For convenience we provide default values from run_polynomial_de.sh script.  The script is used to run DE process on High Performance Computing cluster at WPI

In [190]:
# sparsity parameter
l1_reg = 3e-2

# number of nodes in innermost hidden layer
encoding_dim = 16

# number of times you want to run 100 epochs
# DE converges slowly.
num_epochs = 40

# the batch size
batch_size = 64

# 30% of nodes are dropped out
layer1_dropout = 0.3

# 30% of nodes are dropped out
layer2_dropout = 0.3

# 30% of nodes are dropped out
layer3_dropout = 0.3

# the input file type to be loaded
std_dev = 1.0

Load synthetic data

In [191]:
x_train, x_test = get_synthetic_data(std_dev)

get_synthetic_data is loading ../data/synthetic_polynomial/input\Y_1.0.csv


In [192]:
print("Running standard AE with the following parameters : ")
print("x_train dimension : ({} x {})".format(x_train.shape[0], x_train.shape[1]))
print("encoding_dim dimension : {}".format(encoding_dim))
print("epochs : {} batch_size : {}".format(num_epochs*100, batch_size))
print("layer1_dropout : {} layer2_dropout : {} layer3_dropout : {}".format(layer1_dropout, layer2_dropout, layer3_dropout))
print("std_dev : {}".format(std_dev))
print("Running encoding_dim: {} l1_reg: {}".format(encoding_dim, l1_reg))
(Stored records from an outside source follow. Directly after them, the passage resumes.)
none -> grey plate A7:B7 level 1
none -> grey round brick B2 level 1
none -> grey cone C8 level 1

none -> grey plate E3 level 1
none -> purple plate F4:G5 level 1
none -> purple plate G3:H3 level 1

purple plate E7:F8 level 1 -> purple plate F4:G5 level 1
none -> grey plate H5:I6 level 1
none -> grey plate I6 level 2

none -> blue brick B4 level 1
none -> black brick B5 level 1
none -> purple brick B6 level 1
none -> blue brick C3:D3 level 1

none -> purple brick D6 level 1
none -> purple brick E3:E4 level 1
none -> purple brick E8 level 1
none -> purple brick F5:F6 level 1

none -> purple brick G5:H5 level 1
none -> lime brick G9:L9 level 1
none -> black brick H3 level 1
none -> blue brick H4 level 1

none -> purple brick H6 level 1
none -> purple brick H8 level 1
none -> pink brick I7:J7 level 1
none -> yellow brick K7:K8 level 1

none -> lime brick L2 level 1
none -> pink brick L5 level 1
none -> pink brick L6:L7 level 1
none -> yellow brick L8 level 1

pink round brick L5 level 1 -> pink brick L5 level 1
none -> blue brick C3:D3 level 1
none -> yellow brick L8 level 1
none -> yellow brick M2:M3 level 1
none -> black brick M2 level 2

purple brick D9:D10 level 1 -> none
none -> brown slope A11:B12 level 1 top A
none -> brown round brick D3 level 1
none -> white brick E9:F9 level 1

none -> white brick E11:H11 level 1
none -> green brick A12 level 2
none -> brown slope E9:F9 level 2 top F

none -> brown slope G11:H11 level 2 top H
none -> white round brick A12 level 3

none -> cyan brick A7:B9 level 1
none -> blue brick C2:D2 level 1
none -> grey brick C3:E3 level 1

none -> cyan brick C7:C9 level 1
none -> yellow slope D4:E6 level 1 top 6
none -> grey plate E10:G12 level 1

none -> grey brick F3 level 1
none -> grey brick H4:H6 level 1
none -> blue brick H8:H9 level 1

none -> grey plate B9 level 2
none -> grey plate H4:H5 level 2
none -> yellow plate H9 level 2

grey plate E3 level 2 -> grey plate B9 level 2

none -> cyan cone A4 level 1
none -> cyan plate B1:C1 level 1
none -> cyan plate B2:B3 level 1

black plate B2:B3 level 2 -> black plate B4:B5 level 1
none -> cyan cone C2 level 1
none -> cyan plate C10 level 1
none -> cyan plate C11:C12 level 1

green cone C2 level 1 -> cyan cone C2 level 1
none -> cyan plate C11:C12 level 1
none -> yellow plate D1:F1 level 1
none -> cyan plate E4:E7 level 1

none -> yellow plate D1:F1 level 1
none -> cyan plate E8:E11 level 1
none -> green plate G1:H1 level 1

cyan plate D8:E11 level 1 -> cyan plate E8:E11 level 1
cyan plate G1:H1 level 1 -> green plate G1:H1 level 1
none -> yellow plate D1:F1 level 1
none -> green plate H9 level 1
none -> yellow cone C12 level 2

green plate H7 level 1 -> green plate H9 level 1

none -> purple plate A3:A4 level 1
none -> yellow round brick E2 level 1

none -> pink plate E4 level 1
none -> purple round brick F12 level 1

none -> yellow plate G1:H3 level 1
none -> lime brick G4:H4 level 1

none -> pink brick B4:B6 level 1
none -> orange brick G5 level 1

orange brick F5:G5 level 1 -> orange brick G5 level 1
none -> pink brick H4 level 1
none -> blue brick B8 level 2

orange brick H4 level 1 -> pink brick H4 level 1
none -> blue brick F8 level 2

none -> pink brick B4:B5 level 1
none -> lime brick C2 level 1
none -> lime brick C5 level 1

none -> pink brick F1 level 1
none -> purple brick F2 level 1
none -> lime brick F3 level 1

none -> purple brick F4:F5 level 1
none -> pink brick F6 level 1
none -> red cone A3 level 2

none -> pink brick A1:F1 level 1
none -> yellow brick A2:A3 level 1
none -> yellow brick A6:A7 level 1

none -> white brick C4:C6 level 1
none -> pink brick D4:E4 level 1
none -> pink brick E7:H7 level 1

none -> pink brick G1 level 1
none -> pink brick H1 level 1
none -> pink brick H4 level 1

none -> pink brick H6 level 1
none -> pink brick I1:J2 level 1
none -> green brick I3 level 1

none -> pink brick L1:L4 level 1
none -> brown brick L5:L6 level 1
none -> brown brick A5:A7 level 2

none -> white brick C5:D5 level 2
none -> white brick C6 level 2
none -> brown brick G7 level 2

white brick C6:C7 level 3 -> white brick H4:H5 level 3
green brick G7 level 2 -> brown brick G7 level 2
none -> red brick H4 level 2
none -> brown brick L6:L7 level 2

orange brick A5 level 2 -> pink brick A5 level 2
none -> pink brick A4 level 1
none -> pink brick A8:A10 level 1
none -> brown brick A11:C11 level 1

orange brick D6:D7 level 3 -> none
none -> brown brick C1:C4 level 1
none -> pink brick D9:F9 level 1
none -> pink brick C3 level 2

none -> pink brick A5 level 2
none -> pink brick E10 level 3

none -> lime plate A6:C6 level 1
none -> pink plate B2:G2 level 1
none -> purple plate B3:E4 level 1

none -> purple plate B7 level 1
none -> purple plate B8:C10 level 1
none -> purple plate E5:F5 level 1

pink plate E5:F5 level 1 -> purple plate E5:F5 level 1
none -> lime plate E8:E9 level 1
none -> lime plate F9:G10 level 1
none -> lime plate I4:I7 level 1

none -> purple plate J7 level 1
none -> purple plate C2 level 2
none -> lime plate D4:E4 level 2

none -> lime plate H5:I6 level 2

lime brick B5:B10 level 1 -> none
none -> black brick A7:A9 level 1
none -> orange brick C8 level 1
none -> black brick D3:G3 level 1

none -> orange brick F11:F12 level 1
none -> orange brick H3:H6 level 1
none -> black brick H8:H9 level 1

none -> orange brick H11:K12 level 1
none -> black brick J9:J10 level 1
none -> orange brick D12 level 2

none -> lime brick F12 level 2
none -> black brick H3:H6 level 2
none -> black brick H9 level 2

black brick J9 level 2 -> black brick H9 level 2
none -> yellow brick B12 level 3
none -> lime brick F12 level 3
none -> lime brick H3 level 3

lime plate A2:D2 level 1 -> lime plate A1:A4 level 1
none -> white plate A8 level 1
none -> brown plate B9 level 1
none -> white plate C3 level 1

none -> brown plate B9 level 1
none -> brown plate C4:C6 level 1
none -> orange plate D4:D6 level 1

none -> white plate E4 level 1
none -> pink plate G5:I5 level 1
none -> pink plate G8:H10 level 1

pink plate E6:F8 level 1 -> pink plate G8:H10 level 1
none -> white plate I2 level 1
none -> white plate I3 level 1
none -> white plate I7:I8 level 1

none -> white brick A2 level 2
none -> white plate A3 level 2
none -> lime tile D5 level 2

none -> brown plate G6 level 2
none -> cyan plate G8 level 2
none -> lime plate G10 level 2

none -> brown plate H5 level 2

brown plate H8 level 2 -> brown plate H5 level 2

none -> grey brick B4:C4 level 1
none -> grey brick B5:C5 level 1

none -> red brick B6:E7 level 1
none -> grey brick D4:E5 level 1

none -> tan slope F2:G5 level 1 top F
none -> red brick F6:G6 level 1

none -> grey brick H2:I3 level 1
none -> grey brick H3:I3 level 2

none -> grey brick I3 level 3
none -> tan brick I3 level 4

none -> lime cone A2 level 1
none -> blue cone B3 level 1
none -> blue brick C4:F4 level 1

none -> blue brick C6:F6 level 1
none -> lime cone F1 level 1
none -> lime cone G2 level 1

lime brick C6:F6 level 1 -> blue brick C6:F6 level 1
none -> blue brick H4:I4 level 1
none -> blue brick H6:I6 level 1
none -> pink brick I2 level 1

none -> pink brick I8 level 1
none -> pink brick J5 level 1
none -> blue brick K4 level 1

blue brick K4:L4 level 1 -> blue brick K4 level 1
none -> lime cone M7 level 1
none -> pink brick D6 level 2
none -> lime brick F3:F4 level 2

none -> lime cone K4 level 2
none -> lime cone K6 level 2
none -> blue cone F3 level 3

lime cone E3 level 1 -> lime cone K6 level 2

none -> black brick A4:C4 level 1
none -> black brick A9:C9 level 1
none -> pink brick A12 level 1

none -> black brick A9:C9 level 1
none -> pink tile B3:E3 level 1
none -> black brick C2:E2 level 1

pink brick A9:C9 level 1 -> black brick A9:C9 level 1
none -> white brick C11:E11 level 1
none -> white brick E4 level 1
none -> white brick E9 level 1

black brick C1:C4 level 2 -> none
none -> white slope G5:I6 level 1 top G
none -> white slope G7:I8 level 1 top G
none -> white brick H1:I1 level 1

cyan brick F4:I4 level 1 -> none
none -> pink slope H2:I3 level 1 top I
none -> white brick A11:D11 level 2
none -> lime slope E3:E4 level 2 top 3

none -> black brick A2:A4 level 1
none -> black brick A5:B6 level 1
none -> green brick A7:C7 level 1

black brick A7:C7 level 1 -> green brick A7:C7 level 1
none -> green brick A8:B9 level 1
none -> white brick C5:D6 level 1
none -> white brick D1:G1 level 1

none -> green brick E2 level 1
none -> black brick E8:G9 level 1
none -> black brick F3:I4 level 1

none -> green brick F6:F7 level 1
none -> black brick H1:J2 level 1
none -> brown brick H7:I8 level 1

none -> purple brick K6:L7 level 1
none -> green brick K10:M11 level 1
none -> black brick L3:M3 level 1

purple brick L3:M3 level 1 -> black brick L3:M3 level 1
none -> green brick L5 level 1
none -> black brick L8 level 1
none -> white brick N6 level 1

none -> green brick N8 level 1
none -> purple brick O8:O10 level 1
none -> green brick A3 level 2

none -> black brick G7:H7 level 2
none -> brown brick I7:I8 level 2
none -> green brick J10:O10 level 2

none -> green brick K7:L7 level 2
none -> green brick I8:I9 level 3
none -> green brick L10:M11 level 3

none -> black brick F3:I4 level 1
Running standard AE with the following parameters : 
x_train dimension : (3000 x 784)
encoding_dim dimension : 16
epochs : 4000 batch_size : 64
layer1_dropout : 0.3 layer2_dropout : 0.3 layer3_dropout : 0.3
std_dev : 1.0
Running encoding_dim: 16 l1_reg: 0.03


Create the encoder, decoder, and autoencoder model

In [193]:
encoder, decoder, autoencoder = build_lite_ae_model(l1_reg, encoding_dim, layer1_dropout, layer2_dropout, layer3_dropout)

In [194]:
svp_dict_ = {}
dim_dict_ = {}
for i in range(1, num_epochs+1):
        history = autoencoder.fit(x_train, x_train, epochs=100, batch_size=batch_size, verbose=0)
        z = encoder.predict(x_test) # use x_test
        z_row_sorted = sort_by_row(z)
        z_mu = np.mean(z_row_sorted, axis=0)
        gte_sorted = count_gt_threshold(z_mu, 0.01)
        
        z_mu_1 = sorted(np.mean(z, axis=0), reverse=True)
        gte_dim = count_gt_threshold(z_mu_1, 0.01)
        loss = history.history['loss'][-1]
                
        print("AE,{},{},{:.4f},{},{}".format(std_dev, i*100, loss, gte_sorted, gte_dim))
        
        converted_list = [str(np.round(element, 4)) for element in z_mu_1]
        svps = ",".join(converted_list)    
        print(svps)
        print()
        
        # save it for plotting later
        svp_dict_[i*100] = svps
        dim_dict_[i*100] = gte_sorted

AE,1.0,100,7.5851,16,16
0.6118,0.5994,0.5948,0.5804,0.5595,0.5294,0.5235,0.5217,0.5112,0.4635,0.462,0.4135,0.4024,0.3937,0.375,0.3371

AE,1.0,200,7.4694,16,16
0.6558,0.6527,0.6487,0.6392,0.5935,0.5612,0.5342,0.5195,0.5133,0.4155,0.4086,0.385,0.3304,0.3202,0.3049,0.2879

AE,1.0,300,7.2714,16,16
0.7095,0.7041,0.6981,0.6957,0.6326,0.596,0.538,0.5119,0.5002,0.3481,0.3355,0.3295,0.2726,0.2403,0.2359,0.2254

AE,1.0,400,6.9928,16,16
0.7632,0.7542,0.7506,0.742,0.6757,0.6334,0.5229,0.4792,0.4636,0.265,0.2631,0.2497,0.214,0.1868,0.1721,0.1608

AE,1.0,500,6.6665,16,16
0.8073,0.8012,0.7904,0.7821,0.7191,0.6701,0.4734,0.4076,0.3889,0.2003,0.1885,0.1746,0.1641,0.146,0.1225,0.1147

AE,1.0,600,6.3144,16,16
0.84,0.8381,0.8221,0.8145,0.7577,0.7027,0.3788,0.3035,0.2846,0.1507,0.1332,0.1253,0.1224,0.1141,0.0896,0.084

AE,1.0,700,5.9607,16,16
0.8646,0.8644,0.8466,0.8395,0.7886,0.7283,0.2607,0.2039,0.1901,0.114,0.0967,0.0965,0.0901,0.0883,0.0677,0.0636

AE,1.0,800,5.6627,14,14
0.8832,0.8827,0.8654,0.8579,0.

The singular value proxy keeps reducing.  Notice the values on the left are increasing and the values on the right are decreasing.  We take a snapshot every 100 epochs.